Configuring the Ethernet Module

Use the manufacturer’s configuration software (often called JM-Tools or similar) to set up the module. Connect your PC to the same network and launch the tool. It will scan and list all modules. The default IP is usually 192.168.1.200. Change each module’s IP to match your plant subnet (e.g., 192.168.0.10 to 192.168.0.21). Set the subnet mask to 255.255.255.0 and gateway to 192.168.0.1. Select the PLC type as S7-200 SMART. The serial baud rate is auto-detected (typically 187.5 kbps) and should not be changed. If you plan to use Modbus TCP for SCADA or MES, map the holding registers: for example, 40001–40064 can mirror VW100–VW226. Download the settings; the module will reboot and apply the new parameters.

HMI and PLC Programming Adjustments

In WinCC Advanced (TIA Portal), create a new connection using the “S7-1200/1500” driver—this works because the module emulates an Ethernet-capable PLC. Enter the module’s IP address and use port 102. Define tags directly referencing PLC memory addresses. For instance, fermentation temperature at VW100 becomes %MW0 in the HMI tag table. No changes are needed in the PLC program; the module provides transparent pass-through. For remote maintenance, in STEP 7-MicroWIN SMART, set the remote IP to the module’s address. This allows online monitoring, forcing variables, and even firmware upgrades over Ethernet.
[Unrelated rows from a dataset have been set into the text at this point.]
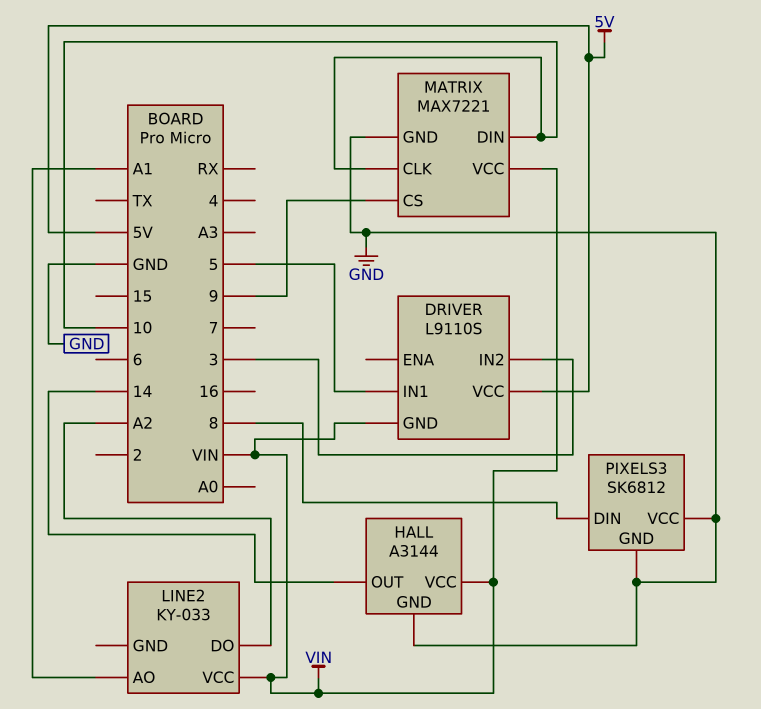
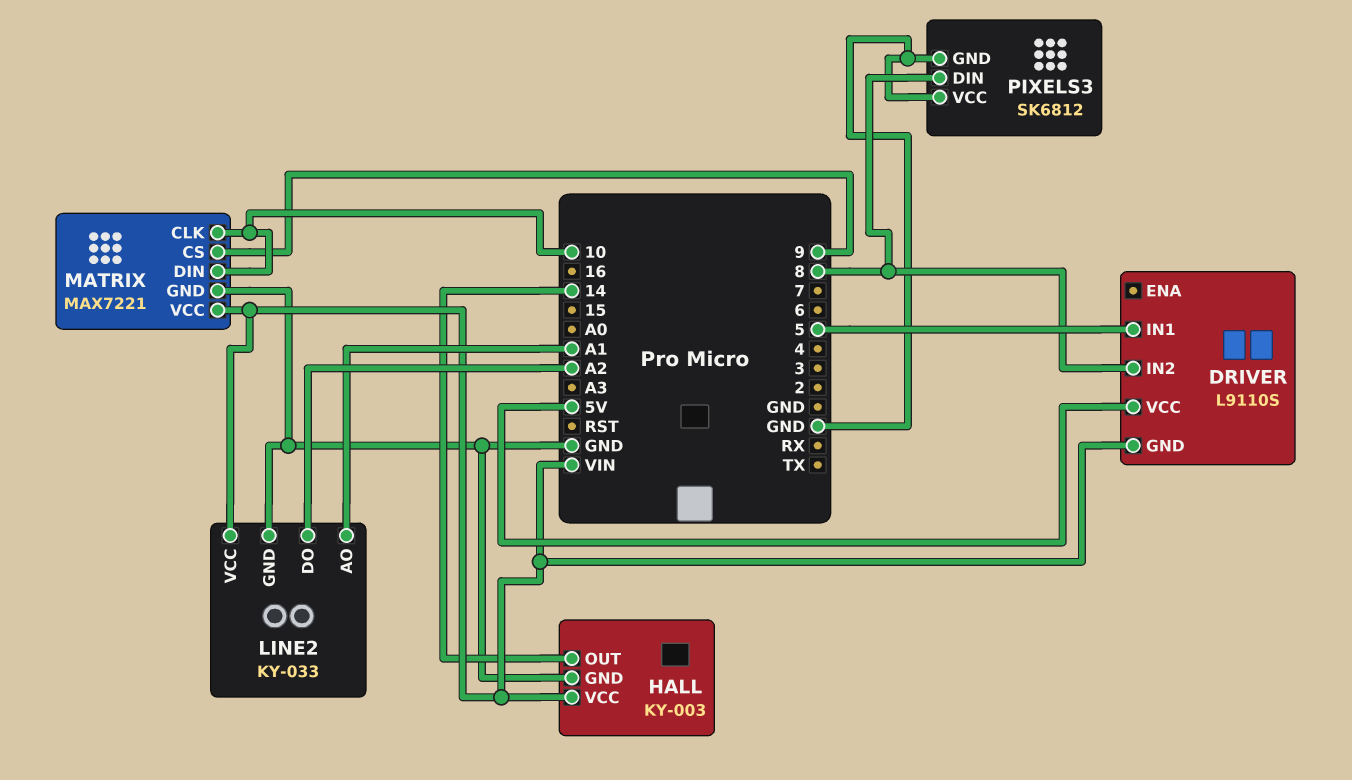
DRIVER pin IN2: 3 -> 8
HALL: A3144 -> KY-003
LINE2 pin GND: none -> GND

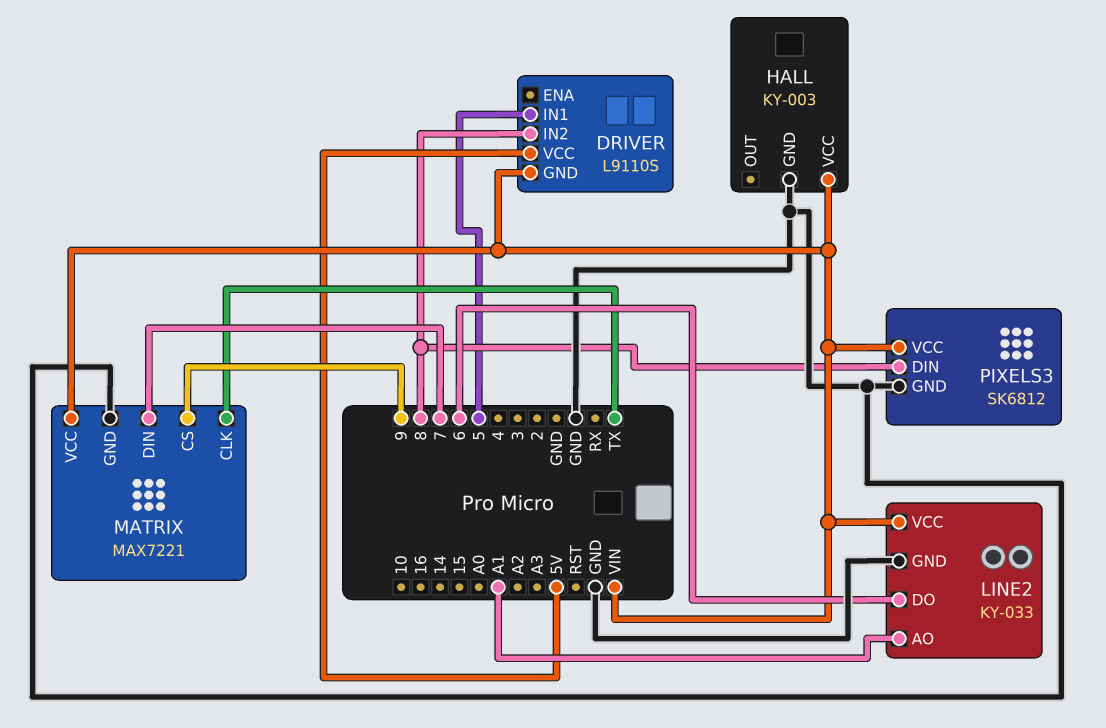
HALL pin OUT: 14 -> none
LINE2 pin DO: A2 -> 6
MATRIX pin CLK: 10 -> TX
MATRIX pin DIN: 10 -> 7
PIXELS3 pin VCC: GND -> VIN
Performance Validation and Results

After commissioning, the team ran several tests:

• Latency: Ping from the control room to any module showed <1 ms. Writing a test value (VW100=123) from the engineering station updated the HMI instantly.
• Multi-master access: WinCC, MES client, and HMI read the same data block simultaneously without conflicts. The module’s internal queue handled the requests seamlessly.
• Long-term stability: During a 72-hour continuous baking test, module case temperature stabilized at 45°C with zero communication dropouts. The IP30-rated housing withstood occasional washdowns.
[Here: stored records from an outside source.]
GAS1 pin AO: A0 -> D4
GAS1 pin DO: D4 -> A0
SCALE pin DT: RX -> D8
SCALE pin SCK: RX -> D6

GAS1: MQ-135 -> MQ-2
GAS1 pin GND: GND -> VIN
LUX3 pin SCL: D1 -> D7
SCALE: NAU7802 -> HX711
The most tangible benefit was eliminating production stops for recipe changes. Previously, each change required a laptop connection and 15 minutes of downtime. With four changes per day, that saved roughly 1 hour daily per line, translating to significant cost avoidance.

Best Practices and Lessons Learned

• Always insert the module firmly until it locks. A loose connection is the most common cause of link failures.
• Use industrial-grade managed switches. Unmanaged consumer switches may lack the buffer memory to handle burst traffic, leading to packet loss.
• In high-humidity environments like food plants, use shielded Ethernet cables (STP) and protective boots on RJ45 connectors to prevent corrosion.
• If future integration with ERP or cloud is needed, check if the module supports MQTT or OPC UA. Some advanced firmware can publish data in JSON format directly to an MQTT broker, enabling remote recipe management.
• Document IP addresses and tag mappings clearly. With 12 identical cells, a consistent naming convention avoids confusion during maintenance.